The Great Gatsby

From Conservapedia
Jump to: navigation, search
Cover of the Scribner Paperback Edition of The Great Gatsby, 1995.

The Great Gatsby is considered the finest work of F. Scott Fitzgerald. It documents the "Jazz Age" of the 1920s, which was a period of great prosperity in America just before the Great Depression. [1]

It is a novel about of Jay Gatsby, who was an ambitious American from the Midwest, just as Fitzgerald himself was. Gatsby becomes a bootlegger during Prohibition, illegally selling liquor in his quest to impress Daisy Buchanan, a married, upper-class woman who had previously rejected him.

The story is told sympathetically with respect to Gatsby's search for the love of Daisy. The narrator of the novel, Nick Carraway, is less sympathetic towards Daisy and others who flaunt their wealth.

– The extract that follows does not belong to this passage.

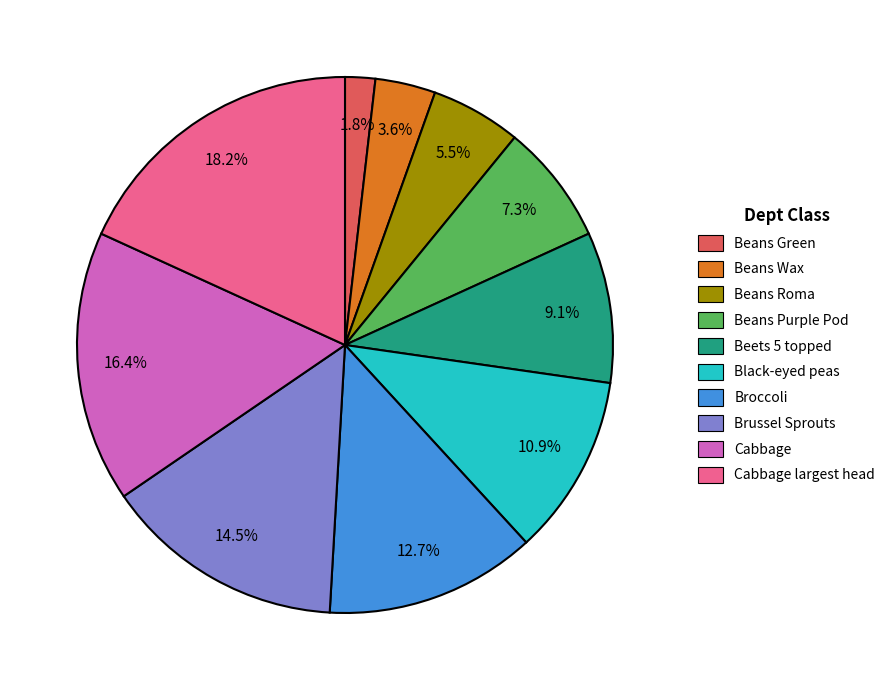

Is there any slice that represents more than half of the pie?

No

The book was initially unsuccessful, until liberals began promoting it heavily after Fitzgerald's death. The essence of the novel is largely a tale of atheistic despair, as Gatsby clings to a love interest in his past. It also criticizes the heavily conservative government of the 1920s. It is a call to arms for the government to go barging into regulating business. It largely focuses on the negative aspects of what would become American conservatism.

There have been seven different movie adaptations of the novel, with Jay Gatsby portrayed by Robert Redford in 1974 and by Leonardo diCaprio in the 2013 version.